System information
Error Log Analysis
5-3
5.2 Machine Checks/Interrupts
The exceptions that result from hardware system errors are called machine
checks/interrupts. They occur when a system error is detected during the processing
of a data request. Four types of machine checks/interrupts are related to system
events:
• Processor machine check (SCB 670)
• System machine check (SCB 660)
• Processor-detected correctable error (SCB 630)
• System-detected nonfatal error (SCB 620)
NOTE: A fan failure is a fatal, noncorrectable error, but is reported as nonfatal to
allow the operating system to perform shutdown.
During the error-handling process, errors are first handled by the appropriate
PALcode error routine and then by the associated operating system error handler.

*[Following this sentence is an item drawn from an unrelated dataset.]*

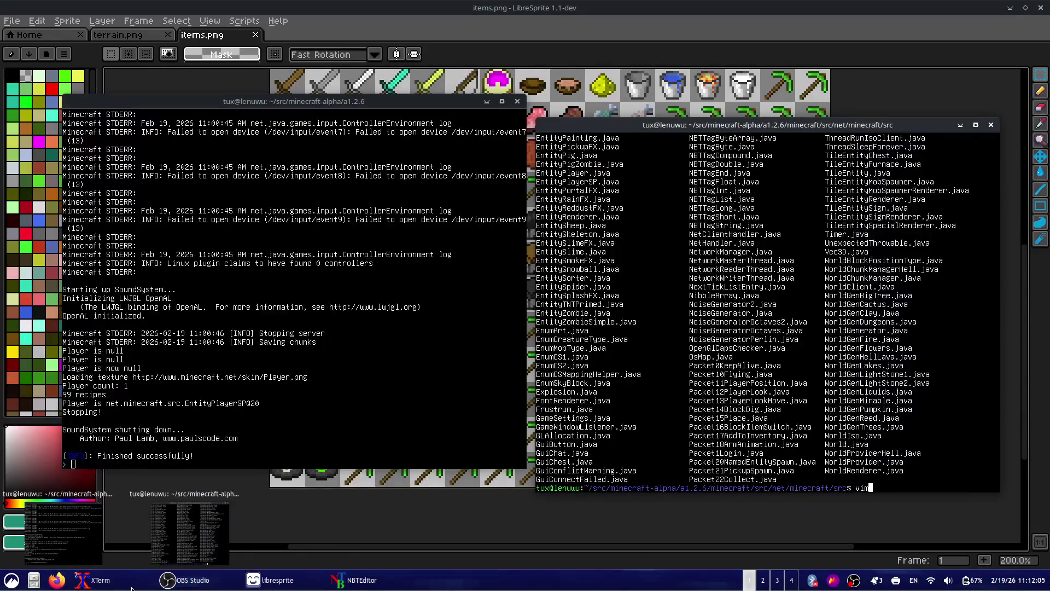
pyautogui.moveTo(121, 588)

The causes of each of the machine check/interrupts are as follows. The system
control block (SCB) vector through which PALcode transfers control to the
operating system is shown in parentheses.
Processor Machine Check (SCB: 670)
Processor machine check errors are fatal system errors that result in a system crash.
The error-handling code for these errors is common across all platforms using the
Alpha 21164 microprocessor.
• I-cache data or tag parity error
• S-cache data parity error—I-stream
• S-cache tag parity error—I-stream
• S-cache data parity error—D-stream Read/Read, READ_DIRTY
• S-cache tag parity error—D-stream or system commands
• D-cache data parity error
• D-cache tag parity error
• I-stream uncorrectable ECC data parity errors (B-cache or memory)
• D-stream uncorrectable ECC data parity errors (B-cache or memory)
• B-cache tag parity errors—I-stream
• B-cache tag parity errors—D-stream
• System command/address parity error